Corporación Inmobiliaria Vesta S.A.B. de C.V., a real estate owner, developer and asset administrator of industrial buildings and distribution centers in Mexico, on April 27 announced the successful conclusion of its primary equity offering of common shares through the Mexican Stock Exchange (BVM), successfully raising US$ 229 million in gross proceeds.
The publicly traded company with a market capitalization of approximately US$1 billion, also announced results for the first quarter ended March 31, 2021.

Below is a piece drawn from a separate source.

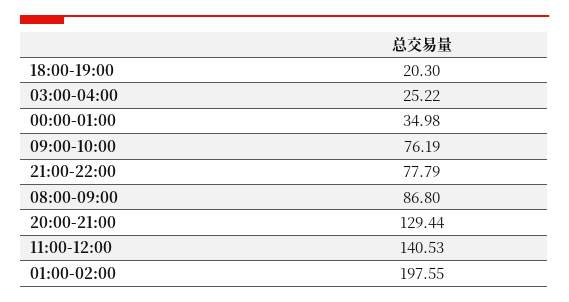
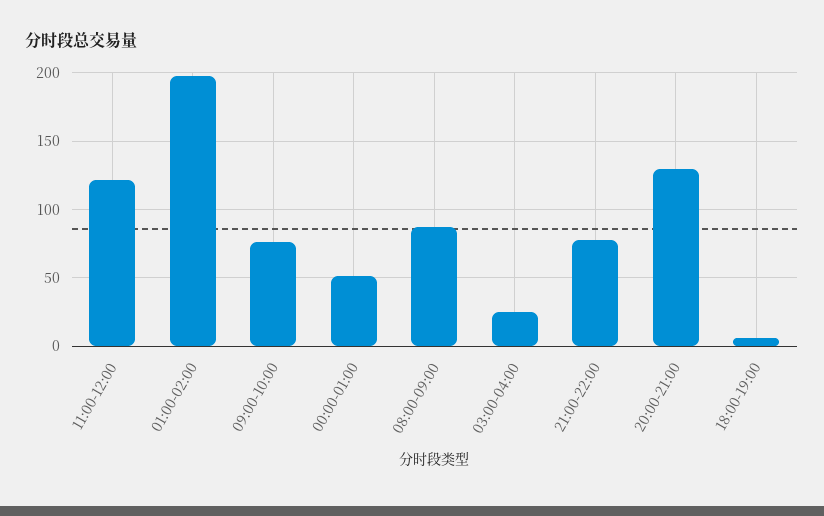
18:00-19:00: 20.3 -> 5
00:00-01:00: 34.98 -> 50
11:00-12:00: 140.53 -> 120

Revenues increased by 1.8% in 1Q21 to US$ 38.39 million, from US$ 37.71 million in 1Q20. This increase is primarily due to new revenue-generating contracts closed during the first quarter 2021. Net Operating Income (NOI) increased 5.0% to US$ 37.22 million in 1Q21, compared to US$ 35.44 million in 1Q20. The first quarter 2021 NOI margin was 96.9%; a 298-basis-point increase due to lower costs related to rental income generating properties. EBITDA increased 6.3% to US$ 33.44 million in the first quarter 2021, as compared to US$ 31.46 million in the first quarter of 2020. 1Q21 EBITDA margin was 87.1%; a 366-basis point increase.
During the first quarter 2021, Vesta acquired additional land in the city of Monterrey on which it plans to develop a Vesta Park of approximately 1.4 million square feet, representing a total investment of approximately US$ 70 million including land cost and infrastructure costs.
Leasing activity for the quarter reached 1,303,180 ft² (121,069 m²). The company closed 1Q21 with a 90.0% occupancy in its total portfolio. Vesta began construction of two 305,684 ft² (28,399 m²) inventory building in Ciudad Juarez and has resumed the construction of a 405,509 ft² (37,673 m²) inventory building in Guadalajara.
Vesta´s 1Q21 development portfolio therefore totaled 1,257,366 ft² (116,813 m²) with a US$ 68.8 million total investment, 18% of which has been leased, with a 10.6% expected weighted average return on cost.
As of March 31, 2021, the total value of Vesta’s investment property portfolio was US$ 2.12 billion; a 0.9% increase compared to US$ 2.10 billion at the end of December 31, 2020
In March 2021, Vesta’s shareholders approved the company’s new financial plan at its annual Shareholders’ Meeting. The plan includes raising US$ 300 million in capital and increasing Vesta’s debt limit to US$ 1,250 million from US$ 850 million, ensuring Vesta has the necessary financial flexibility to continue its growth plans.
As presented in the Shareholder´s Meeting and as part of the company’s financial plan, Vesta is considering, subject to market and other conditions, the issuance of a new bond in order to refinance some of its existing debt and to extend the maturity profile of its debt portfolio.
The Covid-19 crisis had a moderate impact on Vesta’s operations during 2020, with a stabilization of the activities towards the fourth quarter of the year. The company´s YE 2020 revenues and EBITDA were US$150 million and US$126 million, respectively, with a high EBITDA margin of 84.2%.
Credit rating agency Fitch which revised Vesta’s outlook to Negative and affirmed IDRs at ‘BBB- in March, believes the Mexican industrial real estate sector’s business fundamentals remain robust over the medium term due to the country’s economic competitive advantages, which include its strategic location and lower labor cost relative to other manufacturing hubs.